What should a product launch email sequence include?+
A complete launch email sequence has five emails over seven days. Email 1 (launch day): Announce the product with a clear description, the primary benefit, social proof if available, and a purchase or signup link with a launch-day incentive. Email 2 (day 2): Share the story behind the product -- why you built it, the problem it solves, the journey to creating it. Personal narrative builds connection. Email 3 (day 3): Feature a case study or testimonial from a beta tester showing specific results. If you do not have testimonials yet, share a detailed use case walkthrough. Email 4 (day 5): Address the top three objections potential buyers have. Be honest and direct about limitations alongside strengths. Email 5 (day 7): Deadline reminder -- the launch discount expires, the bonus goes away, or the limited edition sells out. This email typically drives 30 to 40 percent of total launch email revenue.

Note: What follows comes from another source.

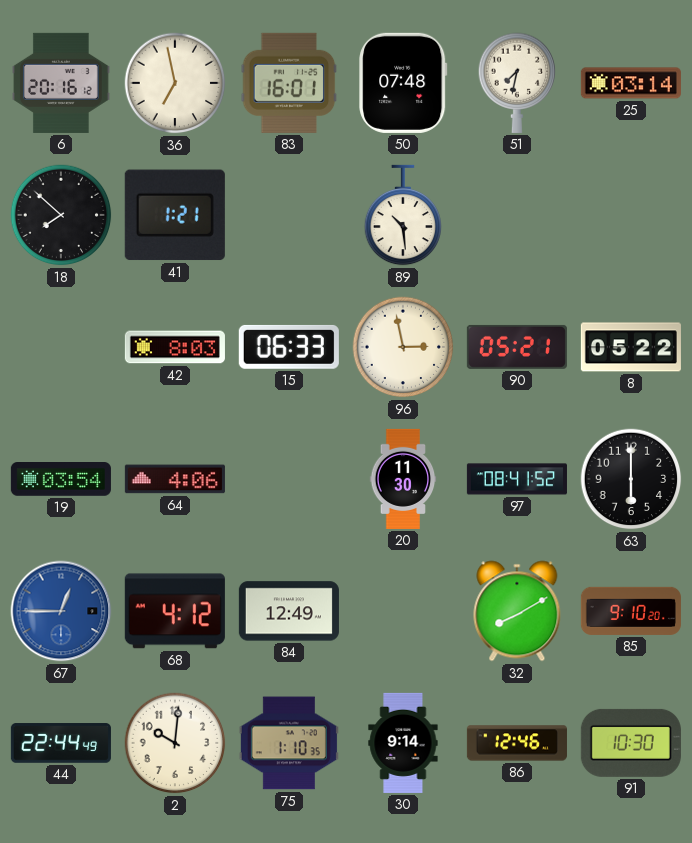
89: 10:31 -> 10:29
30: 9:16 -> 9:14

How do you get press coverage for a product launch?+
Press coverage for product launches requires a targeted approach, not a mass blast to 500 journalists. Build a list of 20 to 30 journalists and bloggers who cover your specific niche -- read their recent articles to confirm relevance. Send personalized pitches that lead with why their specific audience would care about your product, not why your product is great. Include a one-paragraph product description, one key data point or angle that makes it newsworthy (market trend, user count, unique technology), and an offer for early access or an exclusive. Time your outreach 7 to 14 days before launch. Offer embargo dates to key publications so they can prepare articles that go live on your launch day. Product Hunt is a high-impact channel for tech products -- getting a top-3 finish on launch day drives significant traffic and credibility. For non-tech products, target industry blogs and niche media rather than mainstream press.